Have I bitten off more than I can chew? Probably --- but, what the hell.

Basically (simplistically), the profit margin can increase when you cut or eliminate costs associated with the production of the product (books in our case - and costs such as printing, binding, warehousing and shipping, etc.). The lower cost to produce the product results in a lower unit price and therefore overall revenues --- but, the profit margin made on each lower unit cost can rise due to these same eliminated production costs. 
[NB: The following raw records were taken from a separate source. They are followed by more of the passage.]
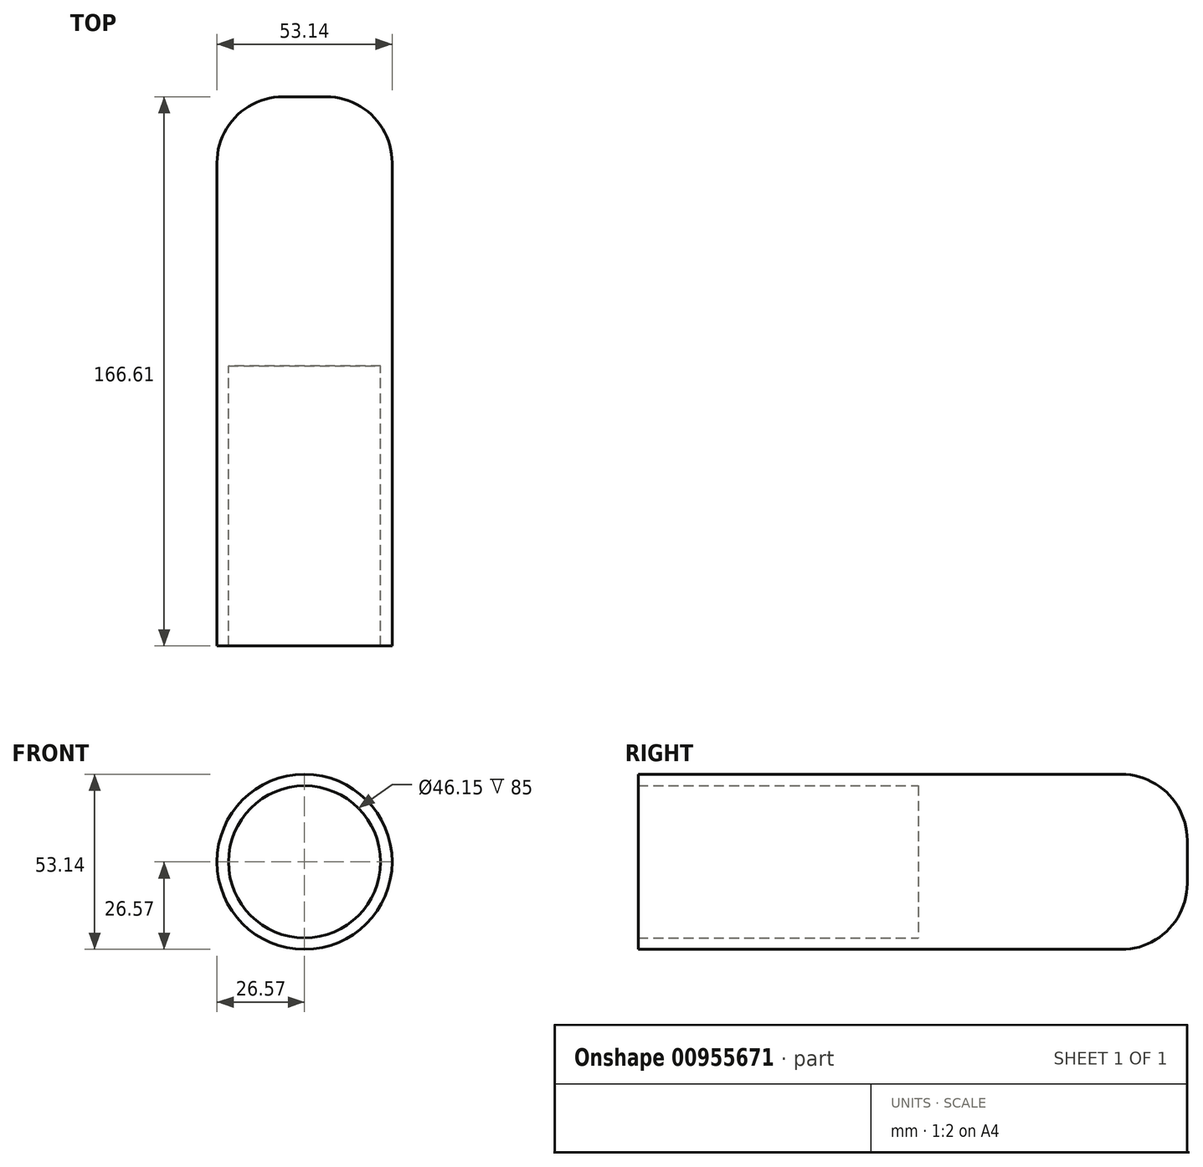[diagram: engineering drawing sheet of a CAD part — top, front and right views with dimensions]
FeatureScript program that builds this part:
annotation { "Feature Type Name" : "Feature", "Feature Type Description" : "" }
export const myFeature = defineFeature(function(context is Context, id is Id, definition is map)
    precondition{}
    {
        {
            var Q0;
            Q0=qCreatedBy(makeId("Right.planeOp"),FACE);
            var sketch = newSketch(context, id + "F0", { "sketchPlane" : qUnion([Q0])});
            skLineSegment(sketch, "E0.2", {"start": v(-84.68, 26.57) * mm, "end": v(61.93, 26.57) * mm});
            skLineSegment(sketch, "E1", {"start": v(-84.68, 26.57) * mm, "end": v(-84.68, 23.07) * mm});
            skLineSegment(sketch, "E2", {"start": v(29.6, 0) * mm, "end": v(-42.03, 0) * mm, "construction": true});
            skLineSegment(sketch, "E3", {"start": v(81.93, 6.57) * mm, "end": v(81.93, 0) * mm});
            skLineSegment(sketch, "E4", {"start": v(81.93, 0) * mm, "end": v(0.32, 0) * mm});
            skLineSegment(sketch, "E5", {"start": v(0.32, 0) * mm, "end": v(0.32, 23.07) * mm});
            skLineSegment(sketch, "E6", {"start": v(0.32, 23.07) * mm, "end": v(-84.68, 23.07) * mm});
            skPoint(sketch, "E7.visualSharp", {"position": v(81.93, 26.57) * mm});
            skArc(sketch, "E7.filletArc", {"start": v(81.93, 6.57) * mm, "mid": v(76.07, 20.72) * mm, "end": v(61.93, 26.57) * mm});
            skSolve(sketch);
        }
        {
            var Q0;
            Q0=makeQuery(id+"F0.imprint","IMPRINT",FACE,{"disambiguationData":[TD([[makeQuery(id+"F0.imprint","IMPRINT",EDGE,{"derivedFrom":sQuery(id+"F0.wireOp",EDGE,"E0.2")}),-1.0]])]});
            var Q1;
            Q1=sQuery(id+"F0.wireOp",EDGE,"E2");
            revolve(context, id + "F1", {"surfaceOperationType" : NewSurfaceOperationType.NEW, "entities" : qUnion([Q0]), "axis" : qUnion([Q1]), "revolveType" : RevolveType.FULL});
        }
    });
Matthew Flamm, writes this for Crain's New York Business :

In last hurrah, Random House books record profits

Thanks to bestsellers like Dan Brown's Inferno and Sheryl Sandberg's Lean In, Random House Inc. boasted record profits for the first half of 2013, parent company Bertelsmann reported Friday in what will be the last earnings announcement for the publisher as a stand-alone unit. Sales, however, dipped slightly.
Random House merged with Penguin on July 1 to become the Manhattan-based global publishing giant Penguin Random House.
Compared to the same period a year ago, Random House revenue fell 3% to 915 million euros or $1.2 billion. Operating income rose 4% to 117 million euros or $155 million. A Penguin Random spokesman credited the increase in profits to "cost discipline" and strong sales growth overseas in e-books, which have higher margins than print editions.
The dip in sales revenue reflected the comparison with the unusually strong first half of 2012, when the Fifty Shades trilogy was topping bestseller lists. The "mommy porn" novels padded this year's sales as well, however, selling an additional 5 million copies in both print and digital editions.
As a portion of worldwide sales, e-books fell to 20% of the total from 22% a year ago, largely due to the drop-off from Fifty Shades, according to the spokesman.
Penguin also recently reported solid results, with a 6% jump in sales and a 14% spike in profits for the first half. Penguin's parent company Pearson owns 47% of the merged company, with Bertelsmann owning the rest.
"We can all take pride in what we have accomplished—both culturally and commercially—in the last eight months pre-merger, and in the last eight weeks as a new company," Penguin Random CEO Markus Dohle wrote in a letter Friday to the company's more than 10,000 employees. "As we begin this ever-important fall and holiday publishing and selling season, let's further deepen our collaboration and shared sense of purpose as we make the most of our fantastic lineup of books worldwide."
Now, more on why e-books have higher margins by Jim Milliot in Publishers Weekly:

E-book Sales Bolster Publishers' Bottom Lines

Higher e-book sales bolster the bottom-line at the big five while curtailing revenue growth

Although costs associated with reaching e-book settlements with the Department of Justice and state attorneys general cut into some houses’ profits, none of the big-five trade publishers posted a margin of less than 9% in 2012. And more than one publisher (or parent company) said higher sales of e-books is boosting its bottom-line—even if e-books are curtailing revenue growth—and should lead to higher margins in the future.
In its 10-K filing with the Securities & Exchange Commission, Simon & Schuster parent company CBS observed that “underlying publishing results reflect margin growth associated with an increase in the mix of revenues from digital book sales, which have lower production and distribution costs than print books. As the publishing business continues to transition to an increasing mix of digital book sales compared to print book sales, profit margins are expected to continue to grow.” S&S was one of the companies whose profits were hurt by legal and settlement costs. In both 2011 and 2012, S&S’s earnings also reflected restructuring charges—$3 million last year, primarily reflecting costs associated with combining several of S&S’s adult imprints, and charges of $2 million the year before due to severance costs.